Reproduce the data exactly. Omit no record.

Records excerpted from a collection:
[Start of Attachment]
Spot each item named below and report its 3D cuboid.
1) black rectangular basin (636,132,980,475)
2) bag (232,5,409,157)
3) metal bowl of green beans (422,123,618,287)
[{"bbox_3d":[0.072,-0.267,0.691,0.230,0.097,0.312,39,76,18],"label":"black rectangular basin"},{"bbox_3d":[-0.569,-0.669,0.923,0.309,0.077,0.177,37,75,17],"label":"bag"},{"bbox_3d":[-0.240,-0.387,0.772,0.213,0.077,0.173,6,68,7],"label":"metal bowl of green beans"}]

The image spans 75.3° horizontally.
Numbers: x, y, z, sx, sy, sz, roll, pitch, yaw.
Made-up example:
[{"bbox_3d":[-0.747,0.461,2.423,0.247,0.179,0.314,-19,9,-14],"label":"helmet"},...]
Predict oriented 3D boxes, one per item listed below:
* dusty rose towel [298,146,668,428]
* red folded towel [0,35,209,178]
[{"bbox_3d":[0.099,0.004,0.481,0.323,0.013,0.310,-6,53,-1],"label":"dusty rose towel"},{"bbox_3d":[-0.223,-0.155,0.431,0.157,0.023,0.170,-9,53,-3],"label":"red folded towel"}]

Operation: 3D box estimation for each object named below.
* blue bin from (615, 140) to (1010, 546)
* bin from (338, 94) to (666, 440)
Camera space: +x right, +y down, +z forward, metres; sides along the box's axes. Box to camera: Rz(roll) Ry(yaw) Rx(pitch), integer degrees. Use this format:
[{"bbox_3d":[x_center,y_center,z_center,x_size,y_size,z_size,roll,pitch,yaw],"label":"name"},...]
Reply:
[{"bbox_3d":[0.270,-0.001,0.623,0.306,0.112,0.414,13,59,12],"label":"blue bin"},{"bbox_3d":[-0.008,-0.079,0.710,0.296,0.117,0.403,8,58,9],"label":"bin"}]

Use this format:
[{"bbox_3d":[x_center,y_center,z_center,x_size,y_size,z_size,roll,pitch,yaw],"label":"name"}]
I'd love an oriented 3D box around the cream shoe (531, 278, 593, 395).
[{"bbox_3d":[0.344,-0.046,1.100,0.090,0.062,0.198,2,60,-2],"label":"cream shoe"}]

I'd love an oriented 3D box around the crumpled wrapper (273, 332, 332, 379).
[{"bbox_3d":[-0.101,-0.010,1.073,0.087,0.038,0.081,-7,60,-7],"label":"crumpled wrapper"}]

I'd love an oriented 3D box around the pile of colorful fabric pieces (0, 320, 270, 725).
[End of Attachment]
Answer for the task:
Spot each item named below and report its 3D cuboid.
1) black rectangular basin (636,132,980,475)
2) bag (232,5,409,157)
3) metal bowl of green beans (422,123,618,287)
[{"bbox_3d":[0.072,-0.267,0.691,0.230,0.097,0.312,39,76,18],"label":"black rectangular basin"},{"bbox_3d":[-0.569,-0.669,0.923,0.309,0.077,0.177,37,75,17],"label":"bag"},{"bbox_3d":[-0.240,-0.387,0.772,0.213,0.077,0.173,6,68,7],"label":"metal bowl of green beans"}]

The image spans 75.3° horizontally.
Numbers: x, y, z, sx, sy, sz, roll, pitch, yaw.
Made-up example:
[{"bbox_3d":[-0.747,0.461,2.423,0.247,0.179,0.314,-19,9,-14],"label":"helmet"},...]
Predict oriented 3D boxes, one per item listed below:
* dusty rose towel [298,146,668,428]
* red folded towel [0,35,209,178]
[{"bbox_3d":[0.099,0.004,0.481,0.323,0.013,0.310,-6,53,-1],"label":"dusty rose towel"},{"bbox_3d":[-0.223,-0.155,0.431,0.157,0.023,0.170,-9,53,-3],"label":"red folded towel"}]

Operation: 3D box estimation for each object named below.
* blue bin from (615, 140) to (1010, 546)
* bin from (338, 94) to (666, 440)
Camera space: +x right, +y down, +z forward, metres; sides along the box's axes. Box to camera: Rz(roll) Ry(yaw) Rx(pitch), integer degrees. Use this format:
[{"bbox_3d":[x_center,y_center,z_center,x_size,y_size,z_size,roll,pitch,yaw],"label":"name"},...]
Reply:
[{"bbox_3d":[0.270,-0.001,0.623,0.306,0.112,0.414,13,59,12],"label":"blue bin"},{"bbox_3d":[-0.008,-0.079,0.710,0.296,0.117,0.403,8,58,9],"label":"bin"}]

Use this format:
[{"bbox_3d":[x_center,y_center,z_center,x_size,y_size,z_size,roll,pitch,yaw],"label":"name"}]
I'd love an oriented 3D box around the cream shoe (531, 278, 593, 395).
[{"bbox_3d":[0.344,-0.046,1.100,0.090,0.062,0.198,2,60,-2],"label":"cream shoe"}]

I'd love an oriented 3D box around the crumpled wrapper (273, 332, 332, 379).
[{"bbox_3d":[-0.101,-0.010,1.073,0.087,0.038,0.081,-7,60,-7],"label":"crumpled wrapper"}]

I'd love an oriented 3D box around the pile of colorful fabric pieces (0, 320, 270, 725).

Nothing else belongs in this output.